Schwiedland’s treatise defines the cooperative as an economic association rather than a charitable or merely political form:
Genossenschaften sind Vereinigungen von Wirtschaftern oder von Unternehmern zur Förderung gemeinsamer Ziele.
English translation: Cooperatives are associations of economic actors or of entrepreneurs for the promotion of common goals.
From this starting point he presents cooperation as organized self-help. Its legal features—membership, shares, reserves, liability, and open entry—are important because they enable members to combine demand, capital, labour, or knowledge in order to perform jointly what a merchant, lender, landlord, or entrepreneur would otherwise perform for profit. The cooperative is therefore not simply anti-capitalist; it is a way for dispersed households, peasants, artisans, traders, and workers to gain some advantages of scale without surrendering their independence.
The book is structured typologically. Schwiedland moves through purchasing, sales, machine, productive, building, insurance, credit, and mixed cooperatives, asking in each case what economic function is being withdrawn from private entrepreneurial control. He is most confident about purchasing cooperatives, especially consumer societies, because they unite demand, buy wholesale, regulate quality, impose cash discipline, and return surpluses according to use rather than capital.
In allen ihren Formen verbinden Bezugsgenossenschaften Verbraucher, um deren bisherige Lieferanten zu ersetzen, also um für ihre Teilnehmer selbständige Händler entbehrlich zu machen.
English translation: In all their forms, purchasing cooperatives unite consumers in order to replace their previous suppliers, that is, to render independent merchants dispensable for their members.
This explains his interest in Rochdale and in wholesale federations: central organization is not necessarily a betrayal of cooperation, but often the means by which local members acquire market power. Similar reasoning applies to agricultural supply societies and merchants’ buying associations, though Schwiedland repeatedly stresses that success depends on discipline, mutual confidence, and competent management.

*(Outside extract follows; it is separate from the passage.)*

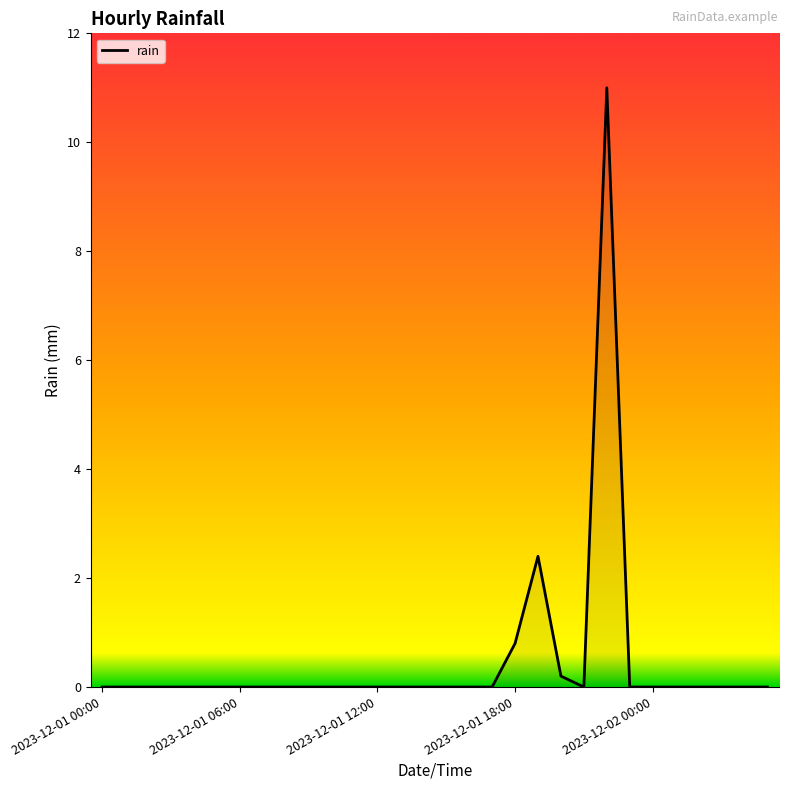

What is the difference between the maximum and minimum values?

11.0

Sales cooperatives receive a more cautious treatment. They must not merely gather sellers; they must standardize goods, secure customers, bear commercial risk, and create trustworthy market channels. Agricultural dairies, wine cellars, grain warehouses, and produce-marketing associations work best where quality can be controlled and where common sale genuinely strengthens small producers. Machine and works cooperatives have a narrower but clear function: they allow farmers or artisans to use expensive equipment while leaving production itself privately organized. Building cooperatives extend the same anti-speculative principle to housing by limiting the gains of landlords and builders, improving dwellings, and often drawing on municipal or public credit.
Schwiedland’s sharpest reservations concern productive cooperatives. He reconstructs the nineteenth-century hope that workers might become their own employers, but argues that such enterprises still face the ordinary pressures of capital, credit, management, discipline, and markets. When they prosper, they often reproduce inequality internally, with older or favoured members forming a privileged core while wage labour reappears around them.

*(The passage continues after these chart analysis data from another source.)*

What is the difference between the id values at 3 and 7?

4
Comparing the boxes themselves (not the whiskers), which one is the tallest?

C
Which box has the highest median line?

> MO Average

Die Produktivgenossenschaften sind daher keine Vorbilder für die Aufhebung der Lohnarbeit.
English translation: Productive cooperatives are therefore not models for the abolition of wage labor.

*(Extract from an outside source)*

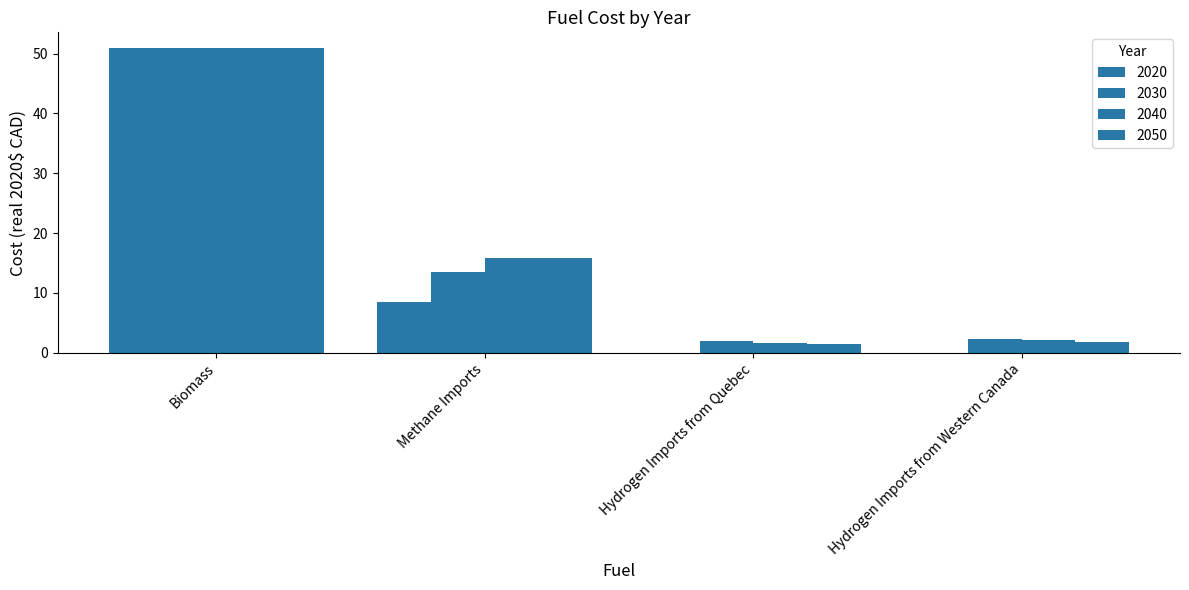

How many groups of bars are there?

4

This judgment is anti-romantic rather than hostile to reform. For Schwiedland, cooperatives are strongest where a definite common need—cheap goods, reliable credit, shared machinery, secure housing, mutual insurance, or better sale of produce—creates durable solidarity. They are weakest where they attempt to replace the entire capitalist enterprise without solving the problems of authority, risk, and capital formation.
The credit sections give the work its deepest social significance. Schulze-Delitzsch and Raiffeisen appear as urban and rural variants of a common principle: collective responsibility can make small borrowers creditworthy. In villages, neighbourly knowledge and moral supervision allow personal credit to replace dependence on usurers or mortgage lenders. Credit cooperation thus becomes economic education, training members in saving, calculation, repayment, trustworthiness, and administration, and often serving as the basis for later purchasing, selling, or machine cooperatives.
Schwiedland closes by treating cooperation as a flexible modern counter-power. Liberals, Catholics, conservatives, and socialists can all use it, which shows that its practical meaning exceeds any single party doctrine. After war, scarcity, and growing economic concentration, he presents the cooperative as a third path beside private capitalism and public enterprise: not a utopian abolition of markets, but a disciplined form of self-organization.
Somit ist die Genossenschaftsbildung ein bedeutsames und erfreuliches Mittel der Selbsthilfe wie der Selbsterziehung.
English translation: Thus the formation of cooperatives is a significant and gratifying means of self-help as well as of self-education.